The roadblock protest entered its third day Wednesday morning.
By 10 a.m., more than 20 people had been arrested, Hawaii News Now reported. Those arrested, including many kupuna, or Native Hawaiian elderly, were led to waiting vans to be processed. The report said those arrested were sitting in tents blocking the access road to the mountain’s summit.
Officials believe the arrests could continue well into the afternoon, as those arrested are being replaced immediately by others from nearby tents, the report said.
The protesters said they came only to protect their sacred land and intend to continue blocking the road peacefully.
One of the protest leaders said they tried to negotiate with authorities to allow them access to the summit and perform some rituals, but no agreement was reached.
As the protests continue, the other existing observatories on the mountain are suspending operations to ensure safety for their personnel, who have been temporarily withdrawn from the summit.
“Our science time is precious, but in this case, our priority is just to make sure all of our staff is safe,” Jessica Dempsey, deputy director of the East Asian Observatory on Mauna Kea, told AP.
Officers from the Hawaii Division of Conservation and Resources Enforcement, also known as the Hawaii DLNR Police, started deploying around the base of the mountain early Tuesday to maintain order.

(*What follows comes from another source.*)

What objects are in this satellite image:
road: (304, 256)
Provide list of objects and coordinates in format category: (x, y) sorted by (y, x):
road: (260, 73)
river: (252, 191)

Hawaii Gov. David Ige has said unarmed National Guard units would be used to transport personnel and supplies and enforce road closures, but they would not be used in any law enforcement capacity during the protests.
Construction of the TMT project has been delayed for years after Native Hawaiian elders and conservationists challenged the state’s construction permit issued to the TMT consortium.
Last week, the Pasadena-based TIO announced the State of Hawaii had issued a formal Notice to Proceed for the project, and that construction was to begin Monday, July 15.
The TMT consortium members – which includes Caltech and other universities in California and Canada, with partners in China, India and Japan – are hopeful the $1.4 billion Thirty Meter Telescope will help them study the earliest moments of the universe after the Big Bang. They chose Mauna Kea on Hawaii’s Big Island because of the clear air and limited light pollution at its summit, making it one of the best locations for studying the heavens.
As the protests went on, a group of supporters of the TMT project also appeared near the base of the mountain, carrying placards that said “Yes! TMT,” “Support culture and science. Yes! TMT,” “Local Jobs for Local Families,” and “Reach for the Stars!”
TMT officials estimate the project could create 300 local and specialized union construction jobs during the eight- to 10-year construction phase and employ 140 staff when operational. TMT added it will be expending $26 million annually in observatory operations.
TMT said it is voluntarily paying an annual lease of $300,000 to Hawaii, which will increase incrementally to $1 million when the TMT becomes operational. Eighty percent of the lease goes towards the stewardship of Mauna Kea and 20 percent to the Office of Hawaiian Affairs.